Last year, the PCI DSS mandate made three new changes to increase security measures against fraud, which have already begun to effect merchants and business owners. Any merchant who accepts credit card payments must comply with the security guidelines of the PCI-DSS 3.1 mandate. The standards set within PCI are in place to help protect cardholder data and sensitive transaction information, in addition to eliminating data security violations. If a merchant does not become PCI compliant and suffer a data breach, they can face expensive liability costs and fines.
It is imperative for business owners and merchants to understand these three changes to the PCI 3.1mandate:
1. Required Network Segmentation
With PCI DSS 2.0, businesses were forced to divide payment traffic from other Internet traffic. Still, many businesses have not correctly segmented their networks, causing PCI compliance rates to rise as well as breaches.
In order to mandate appropriate network segmentation, PCI DSS 3.1 has changed regulations and is now requiring merchants to confirm in a Self-Assessment Questionnaire (SAQ) precisely how they are segmenting their payment traffic. With this in place, many restaurant owners are enforcing this policy through a Cardholder Data Environment (CDE).
On the other hand, if a merchant verifies they were able to segment card data via formation of a CDE, they are on the hook to take an annual penetration test. These tests are costly, averaging at $5,000 per location.

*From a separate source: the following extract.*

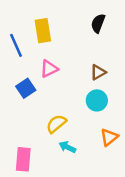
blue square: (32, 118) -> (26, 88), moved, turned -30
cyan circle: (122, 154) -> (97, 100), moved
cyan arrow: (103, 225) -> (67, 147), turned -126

Instead, merchants can elect to take a self-assessment test themselves. In order to process this test, software must be installed on the network so that the results can be interpreted and reported to the PCI Council. Typically, third parties will charge around $5,000 to do this.
2. The Addition of New Technical Questions
The updated 3.1 mandate of the PCI DSS Self-Assessment Questionnaire includes 59 new questions that are primarily security and network based. Answering these questions requires an advanced level of technical knowledge, knowing network security and the process of how card data is segmented and separate from the rest of Internet traffic. It’s vital for merchants to understand these questions and know how to answer them based on their network, as they are the ones liable for cardholder compliance and security.
3. Revised Definition Of "Service Provider"
Perhaps the most significant alteration to the PCI 3.1 mandate is the explanation of what a “service provider” stands for. This expanded definition incorporates any business that offers a service that could affect cardholder data security - instead of just businesses that transmit, store, and process cardholder data for the merchant.
This revised definition includes anyone who sets-up, changes, or configures the network for a merchant can also be responsible in the instance of a credit/debit card information breach. Such examples include an employee or consultant from IT who was configuring the network or the security camera company. However, the majority of these vendors are not skilled in accurately setting up a secure, segmented, and PCI-compliant network, nor do they have the proficiency in safeguarding the security and compliance of their clients’ system. Merchants must ensure they are PCI compliant at all times regardless of who is assisting with their network or business operations.
The newly updated PCI DSS 3.1 mandate offers several updates and changes for merchants who accept credit card transactions. Now, network segmentation is enforced for payment traffic, 59 technical questions have been added, and the definition of what a “service provider” stands for has been revised. It is fundamental that these merchants become acquainted and familiar with these terms and conditions to help further protect their businesses from potential instances of fraud or breaches and to stay up-to-date with the most relevant security standards within the payments industry.